Frank Jacobs- Big Think wrote:What a joy these maps are to behold. It’s as if someone took one of those composite satellite maps - you know, impossibly showing the whole world at night, the darkness broken by hubs and strings of artificial light (1) - and gave it the power of speech.
For the riot of colours on these maps correspond to the diversity of languages spoken, or rather: typed, on Twitter.
The link came to me from a Catalan activist to show that, in Catalunya, most Catalans tweet in Catalan rather than Spanish. Looking at Spain, the area around Barcelona has its fair share of Spanish, which I also observed on the ground a year ago.
What strikes me, when the world map is seen as a whole, is the monolingual nature of most of the US and Canada with a sliver of French at the St Lawrence. Then, there's the darkness of most of Africa, due to relative economic prosperity and internet penetration; and, that of Australia because most Australians live relatively near to the coasts for reasons of climate.
Frank Jacobs- Big Think wrote:... In relative terms, the world’s top tweeting nation are the Netherlands, with just over 22% of the Dutch online population using Twitter.
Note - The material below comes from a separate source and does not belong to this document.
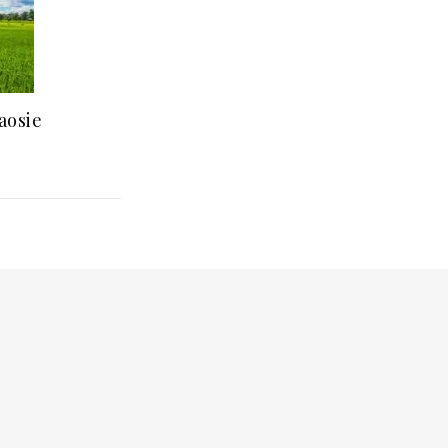
aosie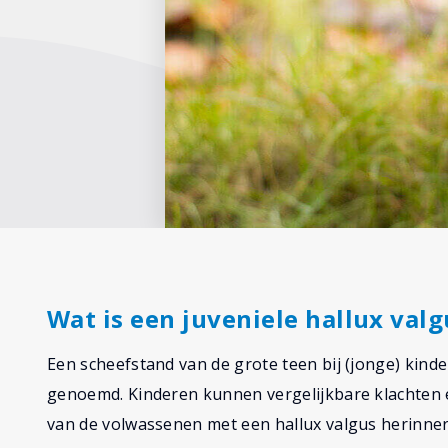
Wat is een juveniele hallux valg
Een scheefstand van de grote teen bij (jonge) kinde
genoemd. Kinderen kunnen vergelijkbare klachten 
van de volwassenen met een hallux valgus herinnert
The US, at 8%, is far behind Brazil (almost 22%), Venezuela (21%) and Indonesia (19%). So it’s a fair guess that a majority of the 200 million tweets generated every day are in languages other than English.
But which ones? Online language detection is possible due to Google’s open-sourcing of the CLD (Compact Language Detector) software embedded in its Chrome browser, which tells you in what language the web page you are visiting is written - and asks if you want it translated into another one, if it’s not your own.
A guy called Mike McCandless extracted the software, another one called Eric Fischer applied it to Twitter. And hey presto! ...
Of course, this kind of visual representation is biased towards twitter users and the majority of people in the world have more important things to do with their lives, and the internet (if they have access) than tweeting about them.
English is represented as gray. Why does Bermuda show so much Spanish? Could be a glitch?